▸ **Tasks for this exercise**:
[a] In the data entries, edit the part that opens with the line containing "Rendered at 1654 by 931 pixels." and closes with the line containing "picture [1129, 104, 1536, 827]" by replacing "bounding box" with "enclosing box" and leaving everything else unchanged. Give back only those lines.
[b] Resume the passage about the flag that fell from the burning Bourse, picking up right after its final sentence.

▸ **Text segment**:
------------------------------------------------
Later that night, I watched the flames grow inside the Bourse, and self- consciously pissed against the door of this palace of capitalism. As I turned away, a French flag that had flown above the building fell at my feet. The students had kept the red piece of the flag before throwing down the blue and white part, which I stuffed inside my coat. It stayed put, too, even when I had to run hard to get away from a platoon of riot police approaching at the double.

When I met my colleagues later on at La Coupole in Montparnasse - it never closed - I gave them only a glimpse of the disfigured flag, as though it was stolen property. So it was, in a way, and I should have liked to return it to the Bourse as a museum piece, but I put the flag in a bookcase at the Sunday Times, and it soon disappeared.
------------------------------------------------
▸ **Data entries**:

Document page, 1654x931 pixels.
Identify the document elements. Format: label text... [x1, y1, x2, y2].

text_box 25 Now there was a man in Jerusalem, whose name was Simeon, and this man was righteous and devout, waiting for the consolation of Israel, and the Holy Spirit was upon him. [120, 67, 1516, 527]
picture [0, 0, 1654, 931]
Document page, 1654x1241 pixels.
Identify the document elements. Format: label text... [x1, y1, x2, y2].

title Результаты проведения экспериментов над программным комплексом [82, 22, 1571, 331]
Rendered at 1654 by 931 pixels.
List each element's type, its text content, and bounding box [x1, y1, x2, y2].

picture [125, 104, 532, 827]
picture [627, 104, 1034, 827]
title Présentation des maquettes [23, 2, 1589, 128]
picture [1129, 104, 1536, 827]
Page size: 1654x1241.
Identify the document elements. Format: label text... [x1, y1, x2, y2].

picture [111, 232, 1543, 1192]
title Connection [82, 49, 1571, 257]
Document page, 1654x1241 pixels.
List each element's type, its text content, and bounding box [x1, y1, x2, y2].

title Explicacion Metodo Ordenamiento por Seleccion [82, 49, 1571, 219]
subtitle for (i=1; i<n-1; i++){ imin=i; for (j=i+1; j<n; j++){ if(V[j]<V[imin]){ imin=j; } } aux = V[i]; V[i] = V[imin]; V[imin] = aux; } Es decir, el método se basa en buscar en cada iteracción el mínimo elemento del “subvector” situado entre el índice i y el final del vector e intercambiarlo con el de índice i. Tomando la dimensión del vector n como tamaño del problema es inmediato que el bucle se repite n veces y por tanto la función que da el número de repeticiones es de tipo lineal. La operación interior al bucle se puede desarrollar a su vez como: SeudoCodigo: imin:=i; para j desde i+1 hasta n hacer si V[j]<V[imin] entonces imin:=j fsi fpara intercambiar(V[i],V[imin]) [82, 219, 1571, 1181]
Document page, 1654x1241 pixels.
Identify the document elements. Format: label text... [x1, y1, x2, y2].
------------------------------------------------
▸ **Exercise responses**:
[a]
Rendered at 1654 by 931 pixels.
List each element's type, its text content, and enclosing box [x1, y1, x2, y2].

picture [125, 104, 532, 827]
picture [627, 104, 1034, 827]
title Présentation des maquettes [23, 2, 1589, 128]
picture [1129, 104, 1536, 827]

[b]
May in Paris in 1968 was the best party I've ever been to, even though it did end abruptly - when President de Gaulle made a pact with the generals which brought the French army to the outskirts of the city and frightened the students badly enough to empty the streets overnight. Bourgeois Parisians emerged from their apartments to celebrate their relief, and the trades-union leaders, who had hijacked the uprising from the students, exploited the uncertainty of the regime to negotiate a substiantial wage increase for their members.

A few months later, Russian tanks drove into Prague, and western-European politics began a long shift towards the right.